▶ What you have to do:
An exact copy of the whole listing is required.
--------------------------------
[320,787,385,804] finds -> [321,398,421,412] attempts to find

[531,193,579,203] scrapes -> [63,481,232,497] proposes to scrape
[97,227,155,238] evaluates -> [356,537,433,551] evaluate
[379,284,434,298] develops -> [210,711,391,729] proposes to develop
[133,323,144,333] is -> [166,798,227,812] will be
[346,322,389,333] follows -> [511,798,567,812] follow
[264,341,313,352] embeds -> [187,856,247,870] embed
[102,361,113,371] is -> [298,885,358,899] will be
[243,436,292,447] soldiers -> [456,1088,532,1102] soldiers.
--------------------------------
▶ Output of the exercise:
[320,787,385,804] finds -> [321,398,421,412] attempts to find

[531,193,579,203] scrapes -> [63,481,232,497] proposes to scrape
[97,227,155,238] evaluates -> [356,537,433,551] evaluate
[379,284,434,298] develops -> [210,711,391,729] proposes to develop
[133,323,144,333] is -> [166,798,227,812] will be
[346,322,389,333] follows -> [511,798,567,812] follow
[264,341,313,352] embeds -> [187,856,247,870] embed
[102,361,113,371] is -> [298,885,358,899] will be
[243,436,292,447] soldiers -> [456,1088,532,1102] soldiers.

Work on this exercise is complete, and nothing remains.